Abgeschlossen - so wie er sich das damals vorgestellt habe - sei das Thema damit aber nicht gewesen. Vielmehr habe gegolten: "In diesen neun Monaten hat sich einiges getan - in mir und um mich herum", so Grünwidl. Er habe viele Menschen getroffen, Gespräche geführt, die Vielfalt des kirchlichen Lebens in der Erzdiözese noch besser kennengelernt, vor allem aber "eine starke Erwartungshaltung gespürt": Bei Begegnungen in vielen Pfarren hätten Menschen ihm gegenüber formuliert, er möge, sofern er gefragt werde, eine Berufung als Erzbischof doch nicht ablehnen. Noch mehr aber habe ihn geprägt, dass er erkannt habe. "Gott braucht mich nicht perfekt, sondern verfügbar." Das Zusammenspiel aus dem Wunsch vieler, dem Ruf des Papstes und dem Vertrauen in Gottes Führung habe ihn schlussendlich "Ja aus vollem Herzen" sagen lassen.

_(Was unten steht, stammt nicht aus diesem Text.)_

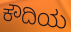
ಕೌದಿಯ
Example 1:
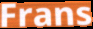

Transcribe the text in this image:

Frans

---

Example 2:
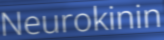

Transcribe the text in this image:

Neurokinin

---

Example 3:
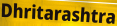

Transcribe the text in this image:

Dhritarashtra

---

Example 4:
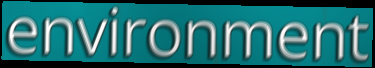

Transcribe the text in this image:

environment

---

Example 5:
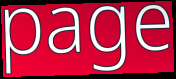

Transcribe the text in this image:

page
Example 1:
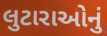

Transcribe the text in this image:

લુટારાઓનું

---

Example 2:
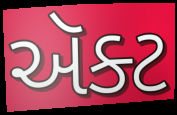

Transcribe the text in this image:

ઍૅક્ટ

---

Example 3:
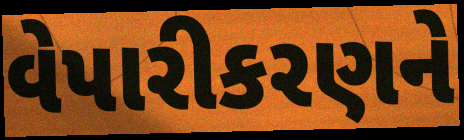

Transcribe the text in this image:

વેપારીકરણને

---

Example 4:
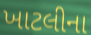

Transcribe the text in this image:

ખાટલીના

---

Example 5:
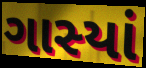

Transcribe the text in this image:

ગાસ્યાં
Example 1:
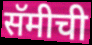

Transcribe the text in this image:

सॅमीची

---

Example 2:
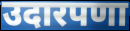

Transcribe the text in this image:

उदारपणा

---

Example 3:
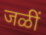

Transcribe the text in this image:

जळीं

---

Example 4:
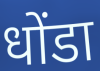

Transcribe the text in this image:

धोंडा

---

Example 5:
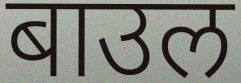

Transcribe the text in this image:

बाउल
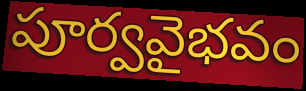
పూర్వవైభవం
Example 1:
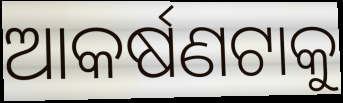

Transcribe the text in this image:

ଆକର୍ଷଣଟାକୁ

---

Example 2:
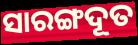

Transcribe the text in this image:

ସାରଙ୍ଗଦୂତ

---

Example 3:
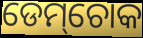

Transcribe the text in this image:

ଡେମ୍‌ଚୋକ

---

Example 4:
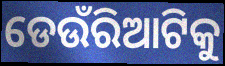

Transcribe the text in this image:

ଡେଉଁରିଆଟିକୁ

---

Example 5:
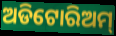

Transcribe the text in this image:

ଅଡିଟୋରିଅମ୍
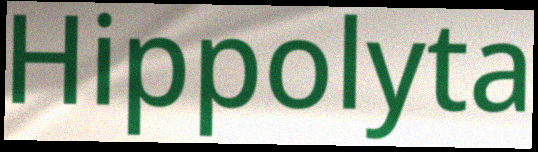
Hippolyta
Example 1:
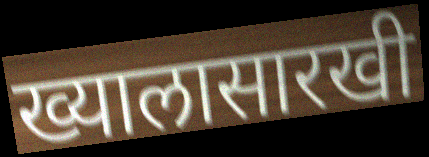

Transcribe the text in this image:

ख्यालासारखी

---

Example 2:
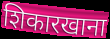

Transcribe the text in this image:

शिकारखाना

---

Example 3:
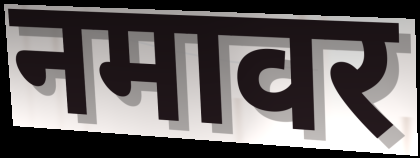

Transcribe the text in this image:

नमावर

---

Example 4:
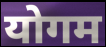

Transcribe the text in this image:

योगम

Weihe am 24. Jänner durch Schönborn
Grünwidl betonte zudem, dass er sich bewusst sei, in ein "gut bestelltes Haus" einzutreten: "Kardinal Schönborn hat diese Diözese 30 Jahre lang geprägt. Ich bin dankbar für viele gute Mitarbeiterinnen und Mitarbeiter, die mit mir diesen Weg weitergehen. Und ich spüre: In der Erzdiözese gibt es eine breite Zustimmung und viel Wohlwollen." In seine neue Aufgabe als Erzbischof wolle er nun Schritt für Schritt hineinwachsen.
Kardinal Christoph Schönborn, der mit Grünwidl am Podium saß, enthielt sich eines Statements. "Sie haben Josef Grünwidl gehört, jetzt verstehen Sie, warum ich mir gewünscht habe, dass er mein Nachfolger wird. Genügt das?", so der emeritierte Wiener Erzbischof. Er sprach zudem von einer "Kontinuität" zu seinem designierten Nachfolger, "es geht weiter". Zum Ausdruck kommen werde dies besonders im Ritus der Übergabe des Bischofsstabs bei der Zeremonie der Bischofsweihe am 24. Jänner 2026 im Wiener Stephansdom. Schönborn selbst wird dabei Grünwidls Weihespender sein.